(10 of 11)
In the 2-1/2 years since Cheney wrote this summing-up, there have been--according to the NEH's present chairman, Sheldon Hackney--no significant changes in the NEH's policies, criteria or grant system, and most of its senior staff remains in place. What has changed, though, are Cheney's ambitions for fame and influence. She is building her credibility for a post in a future Republican Administration. And if revisionism, hypocrisy and opportunism help, so be it.
Thus the foofaraw and froth blowing over the NEH-sponsored American History Standards, of whose content, Cheney claims, she was quite unaware when she was running the agency. These history standards are a special focus of conservative ire and are greatly misrepresented by Cheney and her allies. Co-sponsored by the NEH in 1992, they were written by a team of teachers and professors whom Cheney impaneled under the directorship of UCLA historian Gary Nash. Their aim was to provide a curriculum guide to American and world history for teachers of U.S. elementary and secondary students in grades K through 12. They are not a textbook. They lay out themes, areas of historical inquiry, ways for students to engage a subject. Their use is voluntary: they are a blueprint, not a rigid template, and they are not mandated by the Federal Government.
Properly used, they will lift school history teaching far above the names-and-dates mediocrity that has always plagued it. Their approach is bracing and invites continuous argument and engagement. One of their virtues is that they include the study of cultures and states outside Europe and North America, including Africa, China, South America and Japan; and that they ask students to think seriously about civil rights, union history and other issues of race, gender and class in America--issues without which America's past and present cannot possibly be understood.

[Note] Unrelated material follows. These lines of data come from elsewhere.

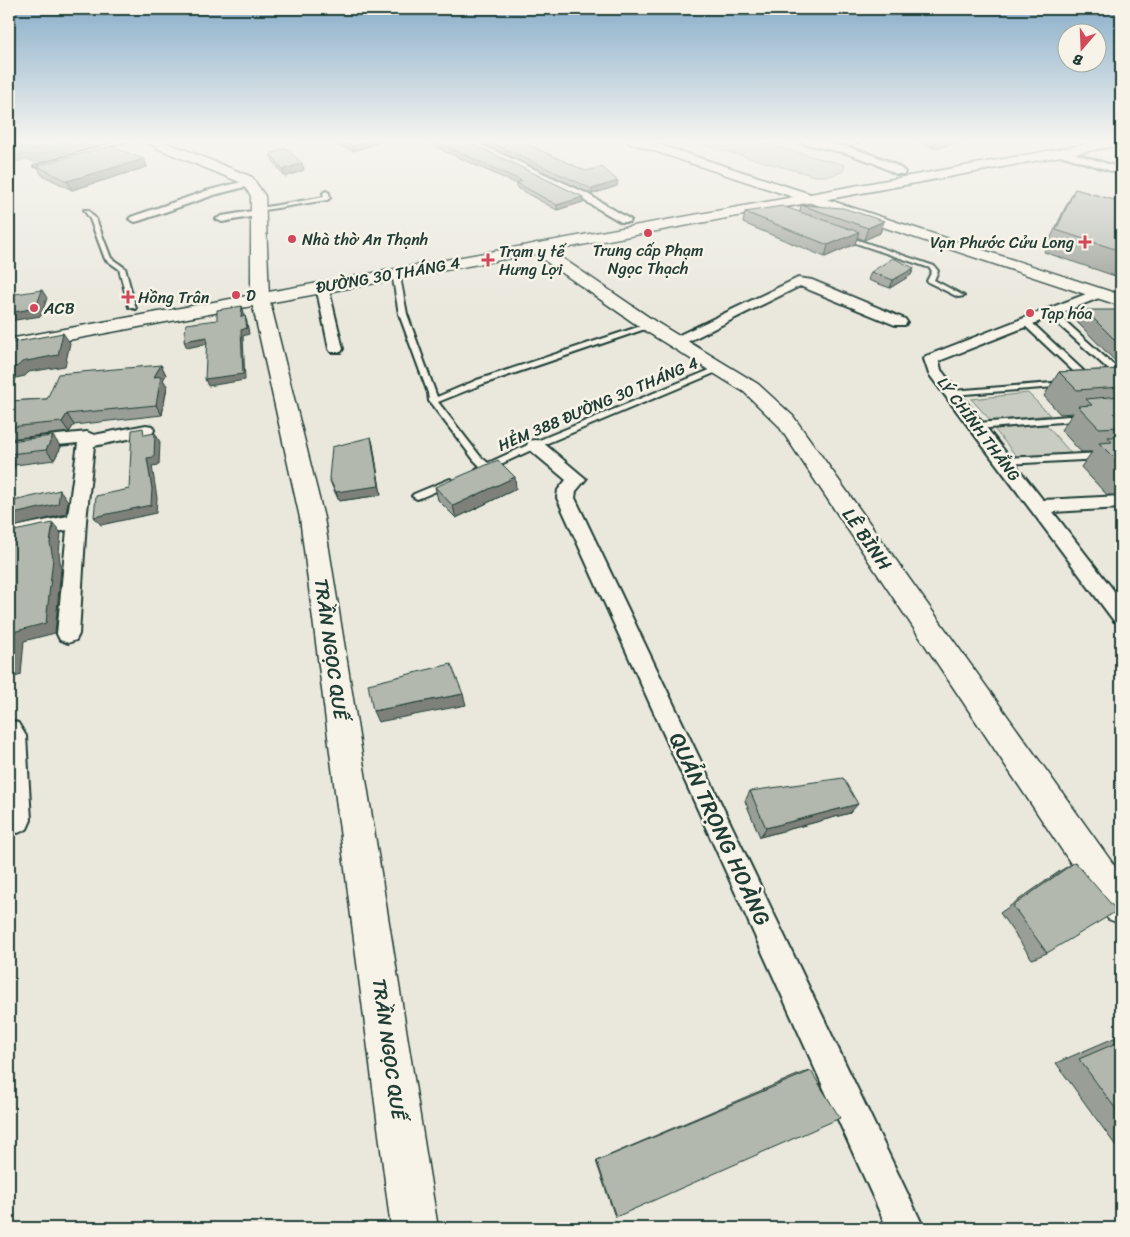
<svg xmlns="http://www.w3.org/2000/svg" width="1130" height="1237" font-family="Sriracha,sans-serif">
<rect width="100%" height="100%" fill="#eae8dd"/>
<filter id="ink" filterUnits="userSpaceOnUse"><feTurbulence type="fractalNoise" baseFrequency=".02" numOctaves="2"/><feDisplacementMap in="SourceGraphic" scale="10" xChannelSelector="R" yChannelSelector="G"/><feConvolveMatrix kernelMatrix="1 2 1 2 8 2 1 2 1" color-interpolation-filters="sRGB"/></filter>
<g filter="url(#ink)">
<path fill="#c8ccc1" stroke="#74847a" d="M682,139h65l98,26 -2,6c-10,5 -17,5 -28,5z
M1028,393l22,22 -59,6 -20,-22z
M1046,425l25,28 -54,4 -23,-28z"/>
<path fill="#9ca69c" stroke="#6a7c72" d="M9,139h103l-77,23 -9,-3 -17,5z"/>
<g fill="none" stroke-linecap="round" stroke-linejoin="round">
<path stroke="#51675e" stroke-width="1" d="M9,152l16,-4 11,2 37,-11
M9,158l17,-4 10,2 59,-17"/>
<defs>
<path id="lane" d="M126,139h6l-93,28 -5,-1z
M853,139l10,1 -24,10v-2l17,-7z
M326,191l3,2 1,5 -3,2 -69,11 -3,-2 69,-12 -1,-4z
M84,210h4l8,9 15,39 14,10 11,41 -7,-2 -10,-38 -14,-10 -15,-40z
M843,235l91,31 4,5 -4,9 30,16 -6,1 -30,-15 -1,-1 5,-10 -2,-3 -89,-30 -1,-1z
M392,273h4l4,4 7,37 30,83 40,-17 170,-56 7,2 -171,58 -45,18 42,54 8,7 44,-20 185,-76 7,2 -186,78 -48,22 -12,2 -2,-2 4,-3 -6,-6 -45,-59 -1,-8 -29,-79z
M1047,310h6l68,62v6h-3l-71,-64z
M1023,320h6l63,59v4h-6l-63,-59z
M1065,382h3v4l-116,9 -4,-2 4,-2z
M1082,415l3,1v4l-108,9 -4,-3 4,-3z
M1121,452v6l-117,6 -5,-3 5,-3z
M450,479l5,3 -2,2 -33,14 -3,1 -5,-3 2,-2z"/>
<path id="street" d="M457,139h12l117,54 45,27 -2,2h-8l-43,-25z
M790,139c24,-3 99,16 115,33l-1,2h-8l-24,-12 -26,-9 -54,-12z
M1060,149l61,19v6l-64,-20 -2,-2z
M249,180l4,1 1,2 -1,2 -39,10 -75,26 -4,1 -6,-3 2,-2 75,-26z
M258,210l6,3 -2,2 -40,7 -6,-3 6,-3z
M798,278l14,2 93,39 2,3 -2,3h-10l-95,-39 -119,59h-10l-2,-3 2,-3z
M322,282l6,4 15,63 -2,3h-10l-2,-3 -13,-63z
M1099,289l7,4 -2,3 -165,65 2,9 102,130 78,-4v12l-68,4 68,88v23l-7,-2 -185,-247 -5,-15 2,-3z
M146,425l6,1 2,4 -2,4 -58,12 -8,75 -7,113 -3,6 -8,3 -8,-3 -3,-6 10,-104 -58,12v-14l59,-12 10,-73 -69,7v-10l78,-8 7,3z
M535,440l6,1 45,38 -10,12 -1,7 349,730h-37l-330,-730 1,-8 8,-10 -37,-31 -2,-4 2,-4z
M9,720l9,3 8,13 5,84 -4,9 -9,4 -9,-4z"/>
<path id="secondary" d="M143,139h15l94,38 13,19 4,102 55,220 114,710h-47l-91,-710 -49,-220v-102l-9,-13 -83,-34z
M537,243l6,2 113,77 102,62 35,32 328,459v49l-13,-5 -330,-494 -34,-33 -100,-62 -113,-79 -2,-3 2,-3z"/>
<path id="primary" d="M1114,139h7v6l-1112,206v-12z"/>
<path id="highway" d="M625,139h17l479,156v11l-494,-164z"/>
</defs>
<use href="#lane" stroke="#1f3d34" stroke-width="4"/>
<use href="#street" stroke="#1f3d34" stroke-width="4"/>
<use href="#secondary" stroke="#1f3d34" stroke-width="3"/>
<use href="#primary" stroke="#1f3d34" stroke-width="3"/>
<use href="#highway" stroke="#1f3d34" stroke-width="3"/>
<use href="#lane" fill="#f7f3e8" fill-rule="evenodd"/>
<use href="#street" fill="#f7f3e8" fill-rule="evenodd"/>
<use href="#secondary" fill="#f7f3e8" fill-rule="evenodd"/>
<use href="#primary" fill="#f7f3e8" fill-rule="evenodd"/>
<use href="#highway" fill="#f7f3e8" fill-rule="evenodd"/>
</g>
<path fill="#999e96" stroke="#1f3d34" d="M295,139h93l-34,12 -28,-9 -5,2z
M422,139h40l121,58v5l-26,8 -40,-22v-4l-73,-33z
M472,139h43l102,47 -25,8z
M913,139h65l-45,9z
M271,154l31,9 2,7 -19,7 -12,-16z
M144,159l3,8 -75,23 -30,-15 -5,-9z
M1075,189l46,13v76l-77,-26 20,-42z
M801,205l83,16 -4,12 -16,7 -7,-3 -2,7 -30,13 -82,-34 2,-11h55z
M914,268l-3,7 -21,13 -22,-8 3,-8z
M1085,310l36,4v53l-44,-45z
M161,365l5,10 -3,5 4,6 -5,29 -88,10 -5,7 -60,7v-38l38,-2z
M1121,369v126h-14l-26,-28 11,-15h-11l-20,-22 12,-17 -13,1 -16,-18 15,-24z
M371,437l2,8 8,50 -42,6 -7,-15 -3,-8z
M9,441l52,6 -7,13 -39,5 -6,16z
M435,487l81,2 -60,29 -18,-18z
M750,791l100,22 -90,24 -15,-36z
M1075,862l-28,91 -15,6 -32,-46 60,-42z
M1121,1035v118l-65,-90z
M811,1071l-195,146 -2,-3 -18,-53 206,-88z"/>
<path fill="#7d817a" stroke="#1f3d34" d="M320,139h5l1,3 -5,2z
M374,139h14l-34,12 -1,-5z
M937,139h41l-45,9z
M144,159l3,8 -75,23 -5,-9z
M302,163l2,7 -19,7 -2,-7z
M618,181l-1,5 -25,8v-5z
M583,197v5l-26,8v-5z
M884,221l-4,12 -16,7 4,-12z
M859,232l-4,12 -30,13 3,-12z
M914,268l-3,7 -21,13 3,-8z
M42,290l5,8 -6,18 -32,5v-8z
M242,306l2,6 -1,11 -2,-6z
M245,316l2,6 2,12 -6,2 2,44 -37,6 -3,-7 36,-49z
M63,333l7,10 -5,23 -36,6 -4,4 -9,2 -7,16v-26l13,-6z
M207,337l3,6 -23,5 -3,-7z
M161,365l5,10 -3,5 4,6 -5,29 -6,-10 -2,-28z
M67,414l7,11 -5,7 -7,-10z
M155,433l5,9 -1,23 -7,1 5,32 -1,15 -55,12 -7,-8 58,-28 -5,-31z
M53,436l8,11 -7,13 -8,-10z
M371,437l2,8 8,50 -42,6 -3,-9z
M9,457l6,8 -6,16z
M515,477l1,12 -60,29 -3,-12z
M60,490l8,11 -2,13 -57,14v-13z
M53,523l8,10 -2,20 2,15 -6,65 -31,8 -3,34 -12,4v-13l4,-34 37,-89z
M463,694l3,11 -88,17 -5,-11z
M858,804l-8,9 -90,24 6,-9z"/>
<path fill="#b2b8ae" stroke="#1f3d34" d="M330,139h44l-21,7z
M431,139h31l121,58 -26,8 -40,-22 5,-2 -79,-36z
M483,139h32l71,32 16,-4 16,14 -26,8z
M110,146l34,13 -77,22 -30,-15z
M286,148l16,15 -19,7 -12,-16z
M1075,189l46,13v49l-65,-21z
M801,205l42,3 41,13 -16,7z
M782,206l77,26 -31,13 -83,-33z
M893,258l21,10 -21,12 -22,-8z
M42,290l-6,18 -27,5v-18z
M242,306l-1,11 4,-1 2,12 -6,2 2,44 -38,5 2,-42 -23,4 2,-17 31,-4v-10z
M1085,310h31l5,4v32z
M63,333l-5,22 -36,7 -4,4 -9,2v-25z
M161,365l-7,12 7,-1 -5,29 -89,9 -5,8 -53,5v-26l38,-2 11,-25z
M1121,369v18l-44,3 -18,-18z
M1121,396v31l-22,1 -21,-22 14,-1 -6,-6z
M143,428l1,7 11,-2 -1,24 -7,1 5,31 -1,16 -57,12 2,-21 33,-7 3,-59z
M53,436l-7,14 -37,4v-13z
M371,437l8,49 -43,6 -7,-14 3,-31z
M1108,437h13v28l-22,-22 13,-1z
M498,460l17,17 -62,29 -18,-19z
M60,490l-2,14 -49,11v-13z
M53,523l-3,20 3,15 -7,65 -33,9 -3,34h-1v-134z
M451,664l12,30 -90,17 -5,-27z
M843,778l15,26 -92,24 -16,-37z
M1075,862l42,49 -70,42 -34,-47z
M1121,1041v75l-42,-57z
M811,1071l29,47 -224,99 -19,-56z"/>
</g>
<linearGradient id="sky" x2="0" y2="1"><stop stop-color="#89aeca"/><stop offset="0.45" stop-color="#f6f5f0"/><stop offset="1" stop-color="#f6f5f0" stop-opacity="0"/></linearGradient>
<rect width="1130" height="312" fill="url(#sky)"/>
<g fill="#d1495b" stroke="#f7f3e8" stroke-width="2">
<circle cx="648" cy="233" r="5"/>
<circle cx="292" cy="239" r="5"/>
<path d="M1082.5 234.5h5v5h5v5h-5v5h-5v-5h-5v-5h5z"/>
<path d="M485.5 252.5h5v5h5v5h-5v5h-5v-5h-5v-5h5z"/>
<circle cx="236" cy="295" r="5"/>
<path d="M125.5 289.5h5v5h5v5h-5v5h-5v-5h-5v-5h5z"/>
<circle cx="34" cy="308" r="5"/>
<circle cx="1030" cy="313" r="5"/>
</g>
<g text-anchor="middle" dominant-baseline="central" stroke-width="5" stroke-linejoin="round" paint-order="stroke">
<g font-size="16" fill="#1f3d34" stroke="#f7f3e8" text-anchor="start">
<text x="302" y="239">Nhà thờ An Thạnh</text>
<text x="1074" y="242" text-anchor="end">Vạn Phước Cửu Long</text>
<text x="648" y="250" text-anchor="middle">Trung cấp Phạm<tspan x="648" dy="18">Ngọc Thạch</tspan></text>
<text x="499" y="251">Trạm y tế<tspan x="499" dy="18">Hưng Lợi</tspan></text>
<text x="246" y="295">D</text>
<text x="138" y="297">Hồng Trân</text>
<text x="44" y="308">ACB</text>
<text x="1040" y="313">Tạp hóa</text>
</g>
<g font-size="16" fill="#1f3d34" stroke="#f7f3e8">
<text transform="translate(388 275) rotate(-10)">ĐƯỜNG 30 THÁNG 4</text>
<text transform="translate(598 404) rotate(-23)">HẺM 388 ĐƯỜNG 30 THÁNG 4</text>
<text transform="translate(979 429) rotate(53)">LÝ CHÍNH THẮNG</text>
</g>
<g font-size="19" fill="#1f3d34" stroke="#f7f3e8">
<text transform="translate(867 539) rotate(55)">LÊ BÌNH</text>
<text transform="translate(331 649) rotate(82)">TRẦN NGỌC QUẾ</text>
<text transform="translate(389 1049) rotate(82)">TRẦN NGỌC QUẾ</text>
</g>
<g font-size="22" fill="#1f3d34" stroke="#f7f3e8">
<text transform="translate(720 829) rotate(65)">QUẢN TRỌNG HOÀNG</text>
</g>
</g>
<rect width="1130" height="1237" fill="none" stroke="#f7f3e8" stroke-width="30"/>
<rect x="15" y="15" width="1100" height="1207" fill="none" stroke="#1f3d34" stroke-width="2" filter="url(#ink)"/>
<g transform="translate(1082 48) rotate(199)"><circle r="24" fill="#f7f3e8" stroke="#a1aaa0"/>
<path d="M0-4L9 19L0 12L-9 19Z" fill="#d1495b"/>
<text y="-8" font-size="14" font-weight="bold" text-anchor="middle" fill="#1f3d34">B</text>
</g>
</svg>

The standards certainly have their flaws of emphasis: no mention of Aztec human sacrifice to balance the brutalities of Cortas, for instance; a downplaying of Japanese barbarities in World War II; a perceptible bias in the treatment of the cold war; and maybe 20 other lapses out of some 2,600 topics. Too much pluribus, not enough unum, in historian Kenneth Jackson's words. Still, nothing that couldn't be fixed with further discussion and editorial goodwill, as a number of historians and educators, including principled conservatives like Diane Ravitch, have pointed out.
But Cheney and her supporters took the blemishes as a pretext to denounce the standards as hopelessly p.c., anti-Western, anti-American, anti-white, pessimistic and skewed, and called not only for their cancelation but for the abolition of the NEH as well.
"The standards deserve full and critical discussion as a partial prescription for our educational ills," wrote Douglas Greenberg, president of the Chicago Historical Society, last January. "They do not deserve to be caricatured for narrowly partisan reasons." But they were, unrecognizably, and the caricaturists seemed not to care that the eventual losers would be American schoolchildren.